I started indexing the entire XML with Lucene. Now i want to parse the file, but im not sure what is the best approximation to solve this problem.

Any help or advice is welcome :) Thank you all!

I used the SAX library (i.e., a subclass of org.xml.sax.helpers.DefaultHandler ) to parse XML files, extracted the desired information from each XML document into my own Document class, and then indexed that Document instance. (The indirection was due to having multiple document formats that had to be parsed separately, but indexed in the same index.) In your case, if the contents of each of your <body> elements represents a logical document, you can store the date information as payloads associated with specific tokens. Parse the XML to the <p> level, enumerate the paragraph instances, and for each instance, add a new Field instance with the same name, where the value is the text, and the payload is the date information, suitably represented. (Payloads are binary, so, for example, you could store the two long values corresponding to the start and end times.) When you add multiple field instances with the same name to a document, they get indexed as the same field, but you can assign different payloads to each instance, you can adjust the position of the start of the text, etc.

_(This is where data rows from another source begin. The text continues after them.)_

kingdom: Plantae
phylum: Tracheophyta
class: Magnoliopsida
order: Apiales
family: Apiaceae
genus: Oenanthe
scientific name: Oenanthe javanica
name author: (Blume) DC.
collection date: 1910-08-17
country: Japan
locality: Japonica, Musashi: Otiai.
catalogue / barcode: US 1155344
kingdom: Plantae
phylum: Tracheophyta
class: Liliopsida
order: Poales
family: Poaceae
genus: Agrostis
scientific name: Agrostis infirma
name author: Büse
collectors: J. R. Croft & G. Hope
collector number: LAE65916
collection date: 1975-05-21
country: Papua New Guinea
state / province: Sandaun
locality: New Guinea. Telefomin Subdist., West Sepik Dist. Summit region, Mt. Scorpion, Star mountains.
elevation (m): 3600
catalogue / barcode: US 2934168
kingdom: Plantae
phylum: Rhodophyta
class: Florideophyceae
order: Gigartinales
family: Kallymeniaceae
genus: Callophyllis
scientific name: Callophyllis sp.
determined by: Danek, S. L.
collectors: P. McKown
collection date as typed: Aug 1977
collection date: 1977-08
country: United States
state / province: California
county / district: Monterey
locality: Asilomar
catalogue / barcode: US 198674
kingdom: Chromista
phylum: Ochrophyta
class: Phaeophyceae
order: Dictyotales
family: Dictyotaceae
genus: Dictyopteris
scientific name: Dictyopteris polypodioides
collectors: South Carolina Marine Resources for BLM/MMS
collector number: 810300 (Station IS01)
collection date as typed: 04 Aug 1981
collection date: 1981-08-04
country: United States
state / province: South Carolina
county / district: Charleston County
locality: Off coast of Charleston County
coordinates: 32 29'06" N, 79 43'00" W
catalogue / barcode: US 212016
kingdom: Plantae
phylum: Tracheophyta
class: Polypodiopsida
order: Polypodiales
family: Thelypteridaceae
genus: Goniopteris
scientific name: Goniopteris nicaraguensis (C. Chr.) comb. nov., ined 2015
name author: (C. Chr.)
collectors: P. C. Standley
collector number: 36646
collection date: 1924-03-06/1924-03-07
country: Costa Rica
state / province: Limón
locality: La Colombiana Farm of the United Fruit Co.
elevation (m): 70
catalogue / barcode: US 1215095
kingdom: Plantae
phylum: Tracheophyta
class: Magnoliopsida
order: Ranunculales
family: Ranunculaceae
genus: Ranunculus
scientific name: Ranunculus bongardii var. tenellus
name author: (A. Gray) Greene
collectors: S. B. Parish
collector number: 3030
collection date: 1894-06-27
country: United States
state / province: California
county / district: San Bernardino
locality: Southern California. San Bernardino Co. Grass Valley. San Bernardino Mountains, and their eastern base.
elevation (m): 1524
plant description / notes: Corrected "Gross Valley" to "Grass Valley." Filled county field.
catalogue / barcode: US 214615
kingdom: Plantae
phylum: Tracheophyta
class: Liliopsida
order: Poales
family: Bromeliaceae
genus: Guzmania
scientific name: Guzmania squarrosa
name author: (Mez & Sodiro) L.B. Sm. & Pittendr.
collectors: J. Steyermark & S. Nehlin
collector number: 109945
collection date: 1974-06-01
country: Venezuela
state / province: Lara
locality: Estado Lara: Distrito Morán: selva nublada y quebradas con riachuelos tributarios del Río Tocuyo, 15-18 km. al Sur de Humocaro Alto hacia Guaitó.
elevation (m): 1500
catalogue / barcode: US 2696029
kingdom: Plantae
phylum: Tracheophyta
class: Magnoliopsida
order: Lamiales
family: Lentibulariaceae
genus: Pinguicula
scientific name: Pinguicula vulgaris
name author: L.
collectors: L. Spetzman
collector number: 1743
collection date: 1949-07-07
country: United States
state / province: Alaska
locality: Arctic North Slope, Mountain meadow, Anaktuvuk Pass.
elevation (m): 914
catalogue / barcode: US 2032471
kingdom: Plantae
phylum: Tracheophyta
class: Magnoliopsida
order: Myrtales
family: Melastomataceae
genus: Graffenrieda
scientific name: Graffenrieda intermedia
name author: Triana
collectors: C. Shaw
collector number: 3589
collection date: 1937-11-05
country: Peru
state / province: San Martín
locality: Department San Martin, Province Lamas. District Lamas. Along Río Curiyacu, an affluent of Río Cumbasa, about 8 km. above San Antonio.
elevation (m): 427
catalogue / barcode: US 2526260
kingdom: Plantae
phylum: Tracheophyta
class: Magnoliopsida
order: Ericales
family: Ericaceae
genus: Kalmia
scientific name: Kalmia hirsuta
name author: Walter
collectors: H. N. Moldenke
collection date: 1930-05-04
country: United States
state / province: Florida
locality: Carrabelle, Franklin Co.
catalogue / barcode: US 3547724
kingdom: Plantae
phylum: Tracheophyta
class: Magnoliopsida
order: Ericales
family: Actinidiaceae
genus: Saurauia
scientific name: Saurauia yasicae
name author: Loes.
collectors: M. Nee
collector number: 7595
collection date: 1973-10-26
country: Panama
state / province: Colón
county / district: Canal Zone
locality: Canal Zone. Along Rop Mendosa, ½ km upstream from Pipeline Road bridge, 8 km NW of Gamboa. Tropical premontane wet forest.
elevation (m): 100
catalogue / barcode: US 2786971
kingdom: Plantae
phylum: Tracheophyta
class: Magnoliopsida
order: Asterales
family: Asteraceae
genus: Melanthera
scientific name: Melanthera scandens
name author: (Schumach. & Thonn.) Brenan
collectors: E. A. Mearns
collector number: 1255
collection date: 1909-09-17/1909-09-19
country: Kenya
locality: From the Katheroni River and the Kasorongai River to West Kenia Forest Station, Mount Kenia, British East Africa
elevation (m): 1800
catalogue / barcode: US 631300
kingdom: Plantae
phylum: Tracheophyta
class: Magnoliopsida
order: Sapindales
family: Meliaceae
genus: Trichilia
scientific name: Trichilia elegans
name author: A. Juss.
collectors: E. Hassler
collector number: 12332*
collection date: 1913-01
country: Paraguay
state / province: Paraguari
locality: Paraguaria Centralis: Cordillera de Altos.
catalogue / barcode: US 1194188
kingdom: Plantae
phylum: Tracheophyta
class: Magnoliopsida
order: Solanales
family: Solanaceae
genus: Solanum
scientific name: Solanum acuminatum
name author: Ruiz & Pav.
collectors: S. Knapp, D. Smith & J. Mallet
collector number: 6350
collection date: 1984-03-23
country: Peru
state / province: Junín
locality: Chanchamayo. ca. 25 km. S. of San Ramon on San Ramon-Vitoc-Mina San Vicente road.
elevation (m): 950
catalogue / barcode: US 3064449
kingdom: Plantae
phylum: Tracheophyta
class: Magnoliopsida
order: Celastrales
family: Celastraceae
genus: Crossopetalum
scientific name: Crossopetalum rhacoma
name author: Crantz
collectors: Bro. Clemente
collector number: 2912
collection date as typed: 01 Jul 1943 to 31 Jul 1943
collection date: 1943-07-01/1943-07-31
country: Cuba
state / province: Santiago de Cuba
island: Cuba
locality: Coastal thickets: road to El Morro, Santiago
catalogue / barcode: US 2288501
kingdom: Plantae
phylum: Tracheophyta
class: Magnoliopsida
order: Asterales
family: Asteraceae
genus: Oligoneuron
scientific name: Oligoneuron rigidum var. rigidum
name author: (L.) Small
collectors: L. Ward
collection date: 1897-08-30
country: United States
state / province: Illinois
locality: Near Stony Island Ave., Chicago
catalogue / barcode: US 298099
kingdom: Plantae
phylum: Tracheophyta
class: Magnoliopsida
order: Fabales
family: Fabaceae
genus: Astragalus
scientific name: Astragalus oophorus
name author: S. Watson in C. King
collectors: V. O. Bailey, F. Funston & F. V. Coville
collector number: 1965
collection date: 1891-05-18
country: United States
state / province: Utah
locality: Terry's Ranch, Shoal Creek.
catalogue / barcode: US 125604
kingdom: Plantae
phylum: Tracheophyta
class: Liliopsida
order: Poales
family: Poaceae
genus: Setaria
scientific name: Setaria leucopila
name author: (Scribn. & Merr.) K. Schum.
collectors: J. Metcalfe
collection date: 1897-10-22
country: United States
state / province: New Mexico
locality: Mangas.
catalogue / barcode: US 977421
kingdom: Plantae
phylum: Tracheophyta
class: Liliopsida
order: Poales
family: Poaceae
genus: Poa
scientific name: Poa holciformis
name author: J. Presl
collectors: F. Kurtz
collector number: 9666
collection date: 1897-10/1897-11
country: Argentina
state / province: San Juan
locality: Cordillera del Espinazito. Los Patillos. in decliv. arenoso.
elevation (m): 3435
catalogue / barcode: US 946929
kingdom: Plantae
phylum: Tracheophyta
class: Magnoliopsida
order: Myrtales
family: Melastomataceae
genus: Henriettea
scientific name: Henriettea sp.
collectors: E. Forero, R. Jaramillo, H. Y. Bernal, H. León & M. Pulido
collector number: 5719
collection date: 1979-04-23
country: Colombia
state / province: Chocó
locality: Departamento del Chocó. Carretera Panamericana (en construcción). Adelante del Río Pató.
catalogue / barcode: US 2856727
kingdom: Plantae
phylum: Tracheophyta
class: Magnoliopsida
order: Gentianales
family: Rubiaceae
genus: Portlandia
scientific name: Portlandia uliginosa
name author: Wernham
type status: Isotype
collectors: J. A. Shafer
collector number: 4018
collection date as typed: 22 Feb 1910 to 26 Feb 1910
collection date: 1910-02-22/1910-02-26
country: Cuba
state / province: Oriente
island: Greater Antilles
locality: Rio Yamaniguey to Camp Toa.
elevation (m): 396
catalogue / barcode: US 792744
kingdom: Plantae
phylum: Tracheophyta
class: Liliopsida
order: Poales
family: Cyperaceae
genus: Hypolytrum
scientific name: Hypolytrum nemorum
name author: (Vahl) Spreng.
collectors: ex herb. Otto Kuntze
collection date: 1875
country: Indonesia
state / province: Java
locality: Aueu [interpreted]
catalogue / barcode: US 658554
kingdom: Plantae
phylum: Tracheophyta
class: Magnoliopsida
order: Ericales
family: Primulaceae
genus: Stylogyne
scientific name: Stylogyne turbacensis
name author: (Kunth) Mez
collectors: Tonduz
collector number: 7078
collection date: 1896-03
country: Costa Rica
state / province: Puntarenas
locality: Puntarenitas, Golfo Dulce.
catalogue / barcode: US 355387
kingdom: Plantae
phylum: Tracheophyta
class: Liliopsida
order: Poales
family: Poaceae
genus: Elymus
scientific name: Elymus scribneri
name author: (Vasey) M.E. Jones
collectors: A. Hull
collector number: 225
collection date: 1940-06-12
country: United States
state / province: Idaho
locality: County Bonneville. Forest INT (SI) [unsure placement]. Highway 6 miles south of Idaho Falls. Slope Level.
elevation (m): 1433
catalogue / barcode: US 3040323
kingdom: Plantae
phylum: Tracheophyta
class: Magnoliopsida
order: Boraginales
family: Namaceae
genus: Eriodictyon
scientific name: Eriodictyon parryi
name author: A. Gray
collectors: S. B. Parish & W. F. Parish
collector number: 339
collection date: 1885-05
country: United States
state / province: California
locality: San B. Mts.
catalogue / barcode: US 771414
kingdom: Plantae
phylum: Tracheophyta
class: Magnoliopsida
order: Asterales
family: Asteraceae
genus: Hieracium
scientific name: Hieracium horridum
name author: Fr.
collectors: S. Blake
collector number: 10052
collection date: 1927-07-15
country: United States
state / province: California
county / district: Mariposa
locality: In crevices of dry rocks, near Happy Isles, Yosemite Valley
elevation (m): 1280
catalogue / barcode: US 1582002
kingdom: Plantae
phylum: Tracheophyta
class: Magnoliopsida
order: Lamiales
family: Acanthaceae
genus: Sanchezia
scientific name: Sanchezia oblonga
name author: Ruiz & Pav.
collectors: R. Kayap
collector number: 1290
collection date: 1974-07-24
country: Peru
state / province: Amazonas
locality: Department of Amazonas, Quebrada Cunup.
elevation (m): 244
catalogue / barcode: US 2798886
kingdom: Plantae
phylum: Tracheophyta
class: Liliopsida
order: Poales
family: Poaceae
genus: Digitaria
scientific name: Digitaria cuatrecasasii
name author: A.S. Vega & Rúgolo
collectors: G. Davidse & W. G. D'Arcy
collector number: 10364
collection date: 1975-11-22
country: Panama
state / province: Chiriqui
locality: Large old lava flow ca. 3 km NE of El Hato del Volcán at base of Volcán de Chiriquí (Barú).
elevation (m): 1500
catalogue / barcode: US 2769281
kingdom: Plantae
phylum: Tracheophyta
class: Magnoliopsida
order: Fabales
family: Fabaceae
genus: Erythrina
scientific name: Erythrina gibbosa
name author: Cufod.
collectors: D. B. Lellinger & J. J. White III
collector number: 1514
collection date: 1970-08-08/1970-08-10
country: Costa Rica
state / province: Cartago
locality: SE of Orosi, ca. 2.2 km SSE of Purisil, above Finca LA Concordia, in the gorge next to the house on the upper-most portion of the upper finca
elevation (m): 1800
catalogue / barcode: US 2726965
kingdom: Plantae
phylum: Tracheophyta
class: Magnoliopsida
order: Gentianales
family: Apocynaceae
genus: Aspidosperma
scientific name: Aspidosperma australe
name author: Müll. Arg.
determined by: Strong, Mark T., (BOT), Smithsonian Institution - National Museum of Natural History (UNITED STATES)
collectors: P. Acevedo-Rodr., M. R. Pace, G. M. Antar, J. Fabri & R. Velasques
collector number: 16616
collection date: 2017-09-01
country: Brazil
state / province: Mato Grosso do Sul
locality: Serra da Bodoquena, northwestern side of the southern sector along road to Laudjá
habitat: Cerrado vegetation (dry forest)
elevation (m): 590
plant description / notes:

If you don't need the contents of each element as a single document, you can treat each <p> as a separate document, and then set the payload on that. Alternatively, you can store dates as a separate field.

I can highly recommend storing all your XML in an eXist database, which has Lucene built-in. I've been using this combination for a few months now and it solves a lot of search and retrieval problems quite easily.